KALIFA GASSAMA DIABY : Ces vérités hypocrites

Il a passé le premier mandat à incarner le trublion dans le gouvernement. Il s’est évertué à symboliser la différence et la démarcation. Mais au fil du temps, le disque de Kalifa Gassama Diaby est comme rayé. Sa stratégie, on la comprend mieux. Comme beaucoup de Guinéens, il de plus en plus peur de se mouiller. Et pour ne pas que la remise en cause soit flagrante, il a trouvé la bonne stratégie : s’en tenir aux généralités et accabler tout le monde. Pour quelques-uns, la mayonnaise prend encore. Mais pour la majorité, le ministre est démasqué. En fait, il n’est pas mieux que les autres.
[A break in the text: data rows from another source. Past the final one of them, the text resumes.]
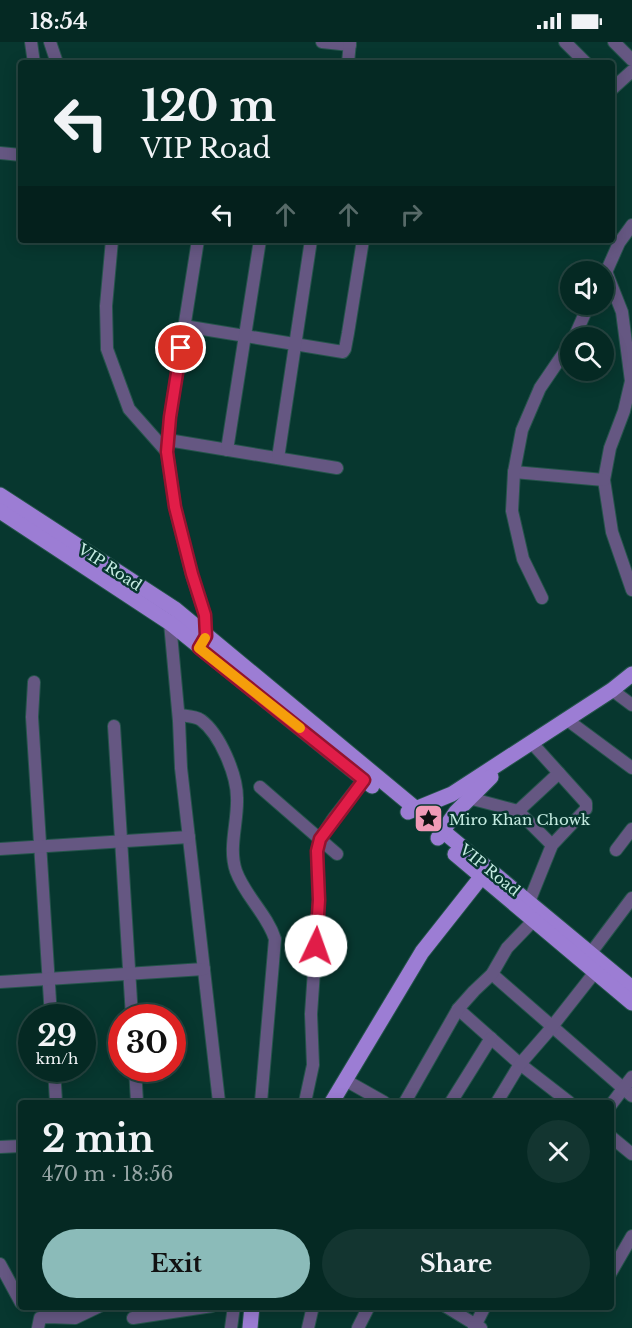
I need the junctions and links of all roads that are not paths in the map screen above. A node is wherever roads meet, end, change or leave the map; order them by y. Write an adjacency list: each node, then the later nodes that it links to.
1 (31, 42): 7 (street)
2 (50, 42): 8 (street)
3 (322, 42): 6 (street)
4 (565, 42): 10 (street)
5 (614, 42): 11 (street)
6 (350, 44): 9 (street)
7 (34, 60)
8 (56, 60)
9 (348, 60)
10 (583, 60)
11 (632, 60)
12 (632, 71): 13 (street)
13 (615, 86)
14 (0, 153): 15 (street)
15 (18, 155)
16 (632, 225): 22 (street)
17 (112, 243): 29 (street)
18 (198, 243): 24 (street)
19 (260, 243): 25 (street)
20 (311, 243): 26 (street)
21 (363, 243): 26 (street)
22 (611, 261)
23 (614, 295): 28 (street)
24 (184, 326): 25 (street); 29 (street)
25 (245, 335): 26 (street); 30 (street)
26 (295, 344): 31 (street)
27 (560, 359): 33 (street)
28 (632, 381): 34 (street)
29 (168, 446): 30 (street); 40 (street)
30 (228, 450): 31 (street)
31 (278, 458): 32 (street)
32 (337, 468)
33 (514, 472): 34 (street); 38 (street)
34 (604, 480): 37 (street)
35 (0, 495): 40 (main road, VIP Road)
36 (0, 510): 39 (main road, VIP Road)
37 (632, 588)
38 (542, 598)
39 (170, 623): 40 (main road, VIP Road); 45 (street)
40 (203, 642): 51 (main road, VIP Road); 54 (main road, VIP Road)
41 (632, 674): 43 (main road)
42 (34, 682): 62 (street)
43 (612, 690): 44 (street); 46 (main road)
44 (632, 705)
45 (179, 715): 58 (street); 93 (street)
46 (566, 719): 48 (main road); 49 (street)
47 (114, 726): 60 (street)
48 (526, 745): 50 (street); 53 (main road); 54 (main road)
49 (632, 768)
50 (559, 773): 55 (street); 61 (street)
51 (364, 780): 54 (main road, VIP Road); 59 (street)
52 (260, 787): 59 (street)
53 (469, 798): 55 (street); 57 (main road)
54 (411, 811): 57 (main road, VIP Road)
55 (518, 811): 61 (street)
56 (632, 829): 64 (street)
57 (440, 835): 66 (main road, VIP Road)
58 (189, 837): 60 (street); 71 (street)
59 (320, 839): 65 (street); 94 (street)
60 (121, 843): 62 (street); 73 (street)
61 (552, 845): 68 (street)
62 (40, 847): 63 (street); 75 (street)
63 (0, 849)
64 (616, 850)
65 (337, 854)
66 (484, 872): 68 (main road, VIP Road); 69 (main road, VIP Road); 86 (main road)
67 (632, 898): 70 (street)
68 (529, 902): 70 (main road, VIP Road)
69 (533, 921): 72 (main road, VIP Road); 74 (street)
70 (590, 954): 77 (main road, VIP Road)
71 (204, 969): 73 (street); 92 (street)
72 (596, 972): 78 (main road, VIP Road); 82 (street)
73 (129, 974): 75 (street); 80 (street)
74 (492, 974): 81 (street); 82 (street)
75 (48, 979): 76 (street); 79 (street)
76 (0, 982)
77 (632, 988)
78 (632, 1002)
79 (50, 1004)
80 (131, 1004)
81 (458, 1009): 83 (street); 97 (street)
82 (552, 1027): 84 (street); 89 (street)
83 (491, 1038): 84 (street); 98 (street)
84 (520, 1064): 99 (street); 100 (street)
85 (632, 1077): 89 (street)
86 (345, 1080): 95 (main road); 96 (street)
87 (55, 1082): 90 (street)
88 (136, 1082): 91 (street)
89 (628, 1092): 101 (street)
90 (56, 1100)
91 (137, 1100)
92 (219, 1100)
93 (261, 1100)
94 (305, 1100)
95 (333, 1100)
96 (380, 1100)
97 (406, 1100)
98 (452, 1100)
99 (498, 1100)
100 (566, 1100)
101 (614, 1103)
102 (614, 1139): 105 (street)
103 (18, 1146): 104 (street)
104 (0, 1147)
105 (632, 1154)
106 (632, 1236): 108 (street)
107 (0, 1264): 109 (street)
108 (614, 1267)
109 (18, 1297)
110 (94, 1310): 119 (street)
111 (186, 1310): 118 (street)
112 (233, 1310): 123 (street)
113 (252, 1310): 120 (main road)
114 (312, 1310): 124 (street)
115 (367, 1310): 125 (street)
116 (451, 1310): 121 (street)
117 (483, 1310): 121 (street)
118 (133, 1318)
119 (75, 1323): 122 (street)
120 (253, 1327)
121 (477, 1327)
122 (38, 1328)
123 (231, 1328)
124 (308, 1328)
125 (358, 1328)

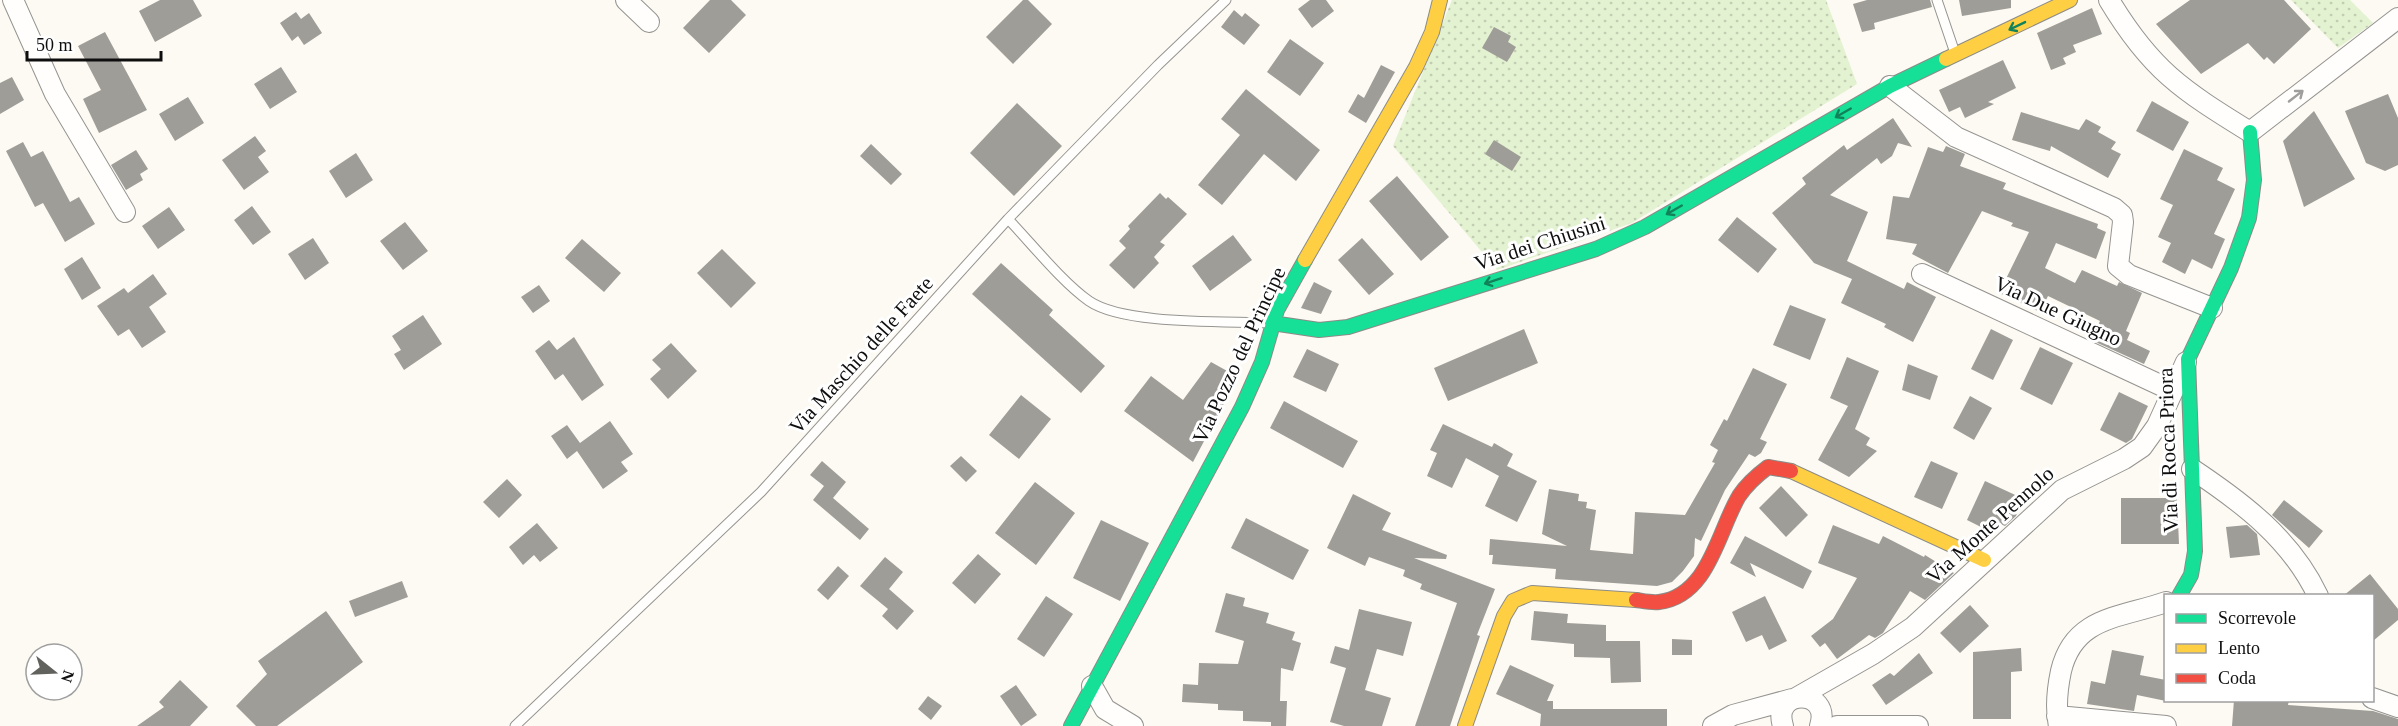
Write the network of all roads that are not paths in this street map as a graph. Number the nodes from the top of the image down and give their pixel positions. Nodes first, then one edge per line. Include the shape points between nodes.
1 (13, 0) edge
2 (627, 0) edge
3 (1226, 0) edge
4 (1440, 0) edge
5 (1937, 0) edge
6 (2070, 0) edge
7 (2109, 0) edge
8 (2398, 18) edge
9 (649, 22) dead end
10 (1956, 56) junction
11 (1890, 86) junction
12 (2250, 132) junction
13 (125, 212) dead end
14 (1008, 219) junction
15 (1922, 274) dead end
16 (2212, 308) junction
17 (1272, 323) junction
18 (2187, 359) junction
19 (2173, 391) junction
20 (2192, 469) junction
21 (1984, 560) junction
22 (2180, 594) edge
23 (2317, 594) edge
24 (2164, 603) edge
25 (1092, 686) junction
26 (2374, 698) edge
27 (1808, 706) edge
28 (2398, 707) edge
29 (2058, 721) edge
30 (1885, 724) junction
31 (1783, 725) edge
32 (515, 726) edge
33 (1071, 726) edge
34 (1132, 726) edge
35 (1465, 726) edge
36 (1714, 726) edge
37 (1837, 726) edge
38 (1918, 726) edge
39 (2166, 726) edge

1 - 13 street via 55,94
2 - 9 street
3 - 14 lane, Via Maschio delle Faete
4 - 17 street, Via Pozzo del Principe via 1432,32 1416,67
5 - 10 lane
6 -> 10 street, Via dei Chiusini
7 - 12 street via 2157,67 2200,101
12 -> 8 street
10 - 11 street, Via dei Chiusini
11 - 16 street via 1956,136 2115,208 2123,222 2118,266
11 -> 17 street, Via dei Chiusini via 1645,227 1604,246 1348,327 1319,330
12 - 16 street, Via di Rocca Priora via 2254,180 2251,209 2239,249
14 - 17 lane, Via dei Chiusini via 1083,296 1105,309 1133,317
14 - 32 lane, Via Maschio delle Faete via 761,492
15 - 19 street, Via Due Giugno
16 - 18 street, Via di Rocca Priora
17 - 25 street, Via Pozzo del Principe via 1262,362 1242,407
18 - 19 street, Via Monte Pennolo
18 - 20 street, Via di Rocca Priora
19 - 21 street, Via Monte Pennolo via 2142,447 2062,490
20 - 22 street, Via di Rocca Priora via 2195,551 2191,575
20 - 23 street via 2235,498 2276,536 2302,567
21 - 27 street, Via Monte Pennolo via 1913,627 1855,664
21 - 35 street via 1784,468 1768,467 1752,480 1701,574 1679,597 1659,602 1532,593 1513,601 1504,616
24 - 29 street via 2097,624 2076,638 2057,690
25 - 33 street, Via Pozzo del Principe
25 - 34 street via 1105,709
26 - 28 street
27 - 30 street
27 - 31 street via 1782,711
27 - 36 street, Via Monte Pennolo via 1733,715
29 - 39 street
30 - 37 street
30 - 38 street
31 - 36 street, Via Monte Pennolo via 1739,719

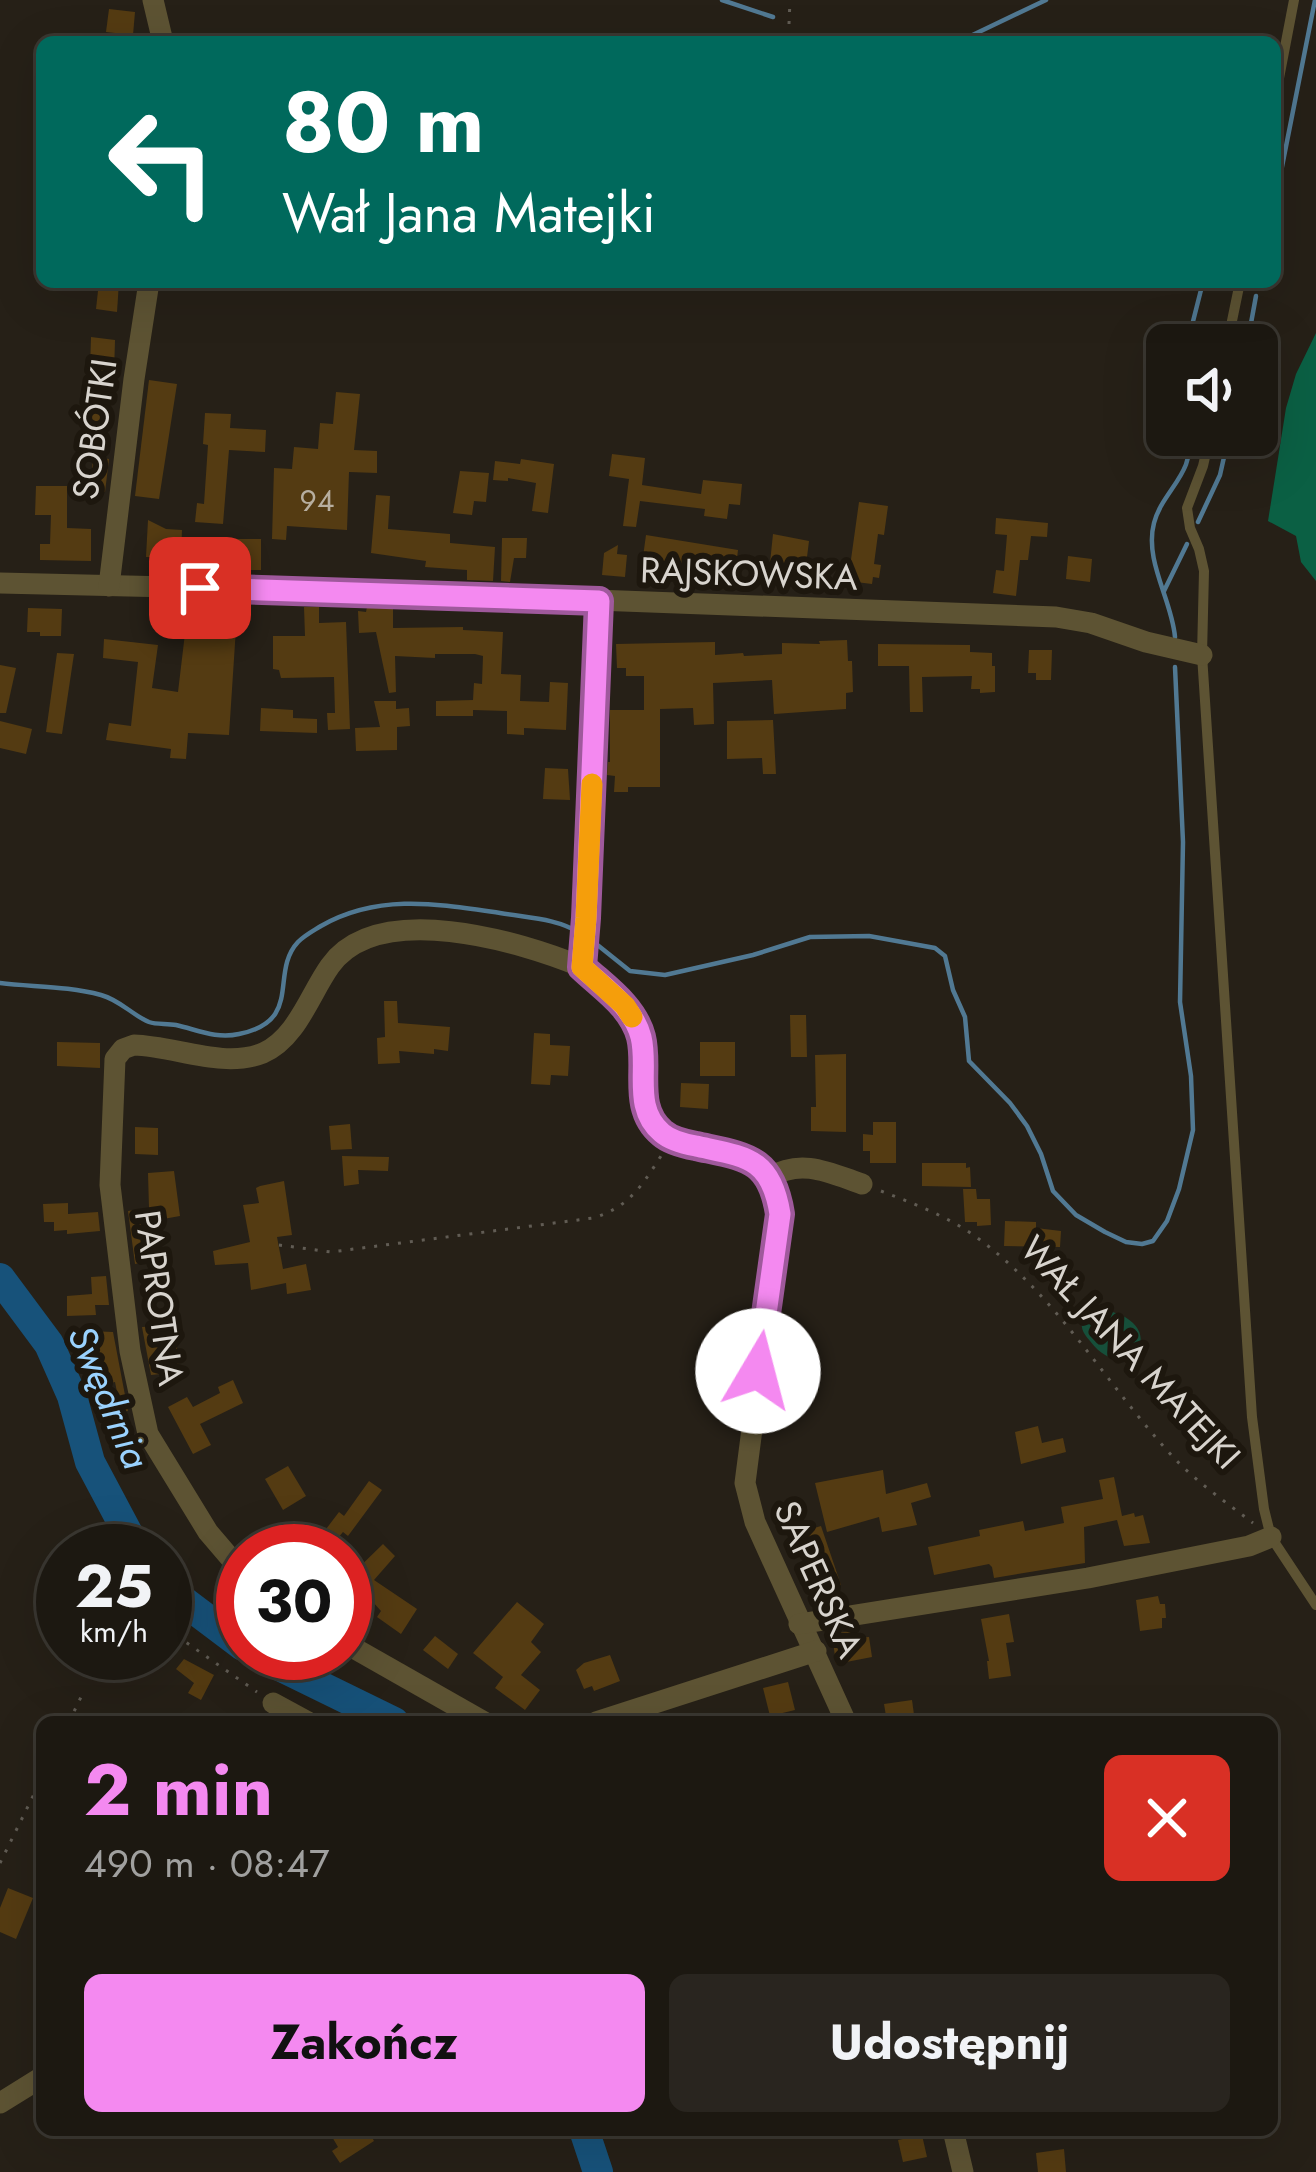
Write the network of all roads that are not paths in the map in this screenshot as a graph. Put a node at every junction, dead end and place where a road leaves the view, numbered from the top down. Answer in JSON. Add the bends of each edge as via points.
{"nodes":[{"id":1,"x":153,"y":0,"type":"edge"},
{"id":2,"x":1294,"y":0,"type":"edge"},
{"id":3,"x":162,"y":36,"type":"edge"},
{"id":4,"x":1281,"y":68,"type":"edge"},
{"id":5,"x":148,"y":288,"type":"edge"},
{"id":6,"x":1239,"y":288,"type":"edge"},
{"id":7,"x":1231,"y":324,"type":"edge"},
{"id":8,"x":1205,"y":456,"type":"edge"},
{"id":9,"x":0,"y":583,"type":"edge"},
{"id":10,"x":109,"y":586,"type":"junction"},
{"id":11,"x":599,"y":601,"type":"junction"},
{"id":12,"x":1202,"y":656,"type":"junction"},
{"id":13,"x":582,"y":959,"type":"junction"},
{"id":14,"x":770,"y":1177,"type":"junction"},
{"id":15,"x":862,"y":1184,"type":"road end"},
{"id":16,"x":1271,"y":1537,"type":"junction"},
{"id":17,"x":216,"y":1541,"type":"edge"},
{"id":18,"x":1316,"y":1605,"type":"edge"},
{"id":19,"x":799,"y":1624,"type":"junction"},
{"id":20,"x":816,"y":1652,"type":"junction"},
{"id":21,"x":372,"y":1658,"type":"edge"},
{"id":22,"x":273,"y":1703,"type":"road end"},
{"id":23,"x":297,"y":1716,"type":"edge"},
{"id":24,"x":473,"y":1716,"type":"edge"},
{"id":25,"x":615,"y":1716,"type":"edge"},
{"id":26,"x":843,"y":1716,"type":"edge"},
{"id":27,"x":36,"y":2081,"type":"edge"},
{"id":28,"x":0,"y":2103,"type":"edge"},
{"id":29,"x":954,"y":2136,"type":"edge"},
{"id":30,"x":963,"y":2172,"type":"edge"}],
"edges":[{"from":1,"to":3,"type":"street"},
{"from":2,"to":4,"type":"lane"},
{"from":5,"to":10,"type":"street","name":"SOBÓTKI"},
{"from":6,"to":7,"type":"lane"},
{"from":8,"to":12,"type":"lane","via":[[1187,508],[1204,572]]},
{"from":9,"to":10,"type":"street","name":"RAJSKOWSKA"},
{"from":10,"to":11,"type":"street","name":"RAJSKOWSKA"},
{"from":11,"to":12,"type":"street","name":"RAJSKOWSKA","via":[[1056,617]]},
{"from":11,"to":13,"type":"street"},
{"from":12,"to":16,"type":"lane","via":[[1247,1349]]},
{"from":13,"to":14,"type":"street","via":[[635,1021],[647,1115],[661,1132],[744,1156]]},
{"from":13,"to":17,"type":"street","name":"PAPROTNA","via":[[445,932],[368,937],[331,964],[294,1025],[263,1053],[215,1057],[134,1045],[115,1059],[110,1185],[130,1351],[148,1434]]},
{"from":14,"to":15,"type":"street","via":[[800,1166]]},
{"from":14,"to":19,"type":"street","name":"SAPERSKA","via":[[780,1214],[745,1484]]},
{"from":16,"to":18,"type":"lane"},
{"from":16,"to":19,"type":"street","via":[[1088,1578]]},
{"from":19,"to":20,"type":"street","name":"SAPERSKA"},
{"from":20,"to":25,"type":"street"},
{"from":20,"to":26,"type":"street","name":"SAPERSKA"},
{"from":21,"to":24,"type":"street"},
{"from":22,"to":23,"type":"street"},
{"from":27,"to":28,"type":"street"},
{"from":29,"to":30,"type":"street"}]}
Une des meilleures illustrations de cette approche ampoulée, c’est le discours qu’il a servi à l’occasion d’un atelier qu’il vient de présider sur les mécanismes d’alerte précoce et de réponse rapide. Y reprenant son idée fétiche, le ministre de la Citoyenneté et de l’unité a redit à son souhait sa théorie sur la Guinée qui épouse la violence. Si ce constat trop généralisé est fortement discutable, c’est cependant au niveau des causes par lesquelles Kalifa Gassama Diaby explique cette dérive de la société guinéenne, qu’il pèche le plus. Adepte incorrigible de la faute collective, il y a en effet déclaré :
Les causes, nous les connaissons, car nous en sommes responsables. Nous sommes responsables, car  dans tous les domaines (surtout le politique) nos discours se structurent autour des facteurs et des paramètres qui favorisent la violence, l’exclusion, la stigmatisation et l’injustice (…) Nous cachons notre incapacité à proposer des programmes cohérents de société, par les discours identitaires, régionalistes et dogmatiques (…) Dans nos attitudes de tous les jours, nous nous campons dans nos préférences illusionnistes vers nos proximités ethniques, régionalistes, communautaristes ou claniques.
On aurait pu concéder au ministre son jugement. Malheureusement, des confrères y ont vu la marque d’un attachement du ministre au discours de la vérité. Or, il y a dans cet extrait tout sauf la vérité. Cette façon de mettre tout le monde dans le même panier et d’imputer à tout le monde la responsabilité, ce n’est pas ça la vérité. Cela s’appelle plutôt de la démagogie et c’est du banditisme intellectuel. On profite de la naïveté de l’auditoire pour faire passer une telle déclaration pour audacieuse et prétendument empreinte de franchise. Il n’en est rien !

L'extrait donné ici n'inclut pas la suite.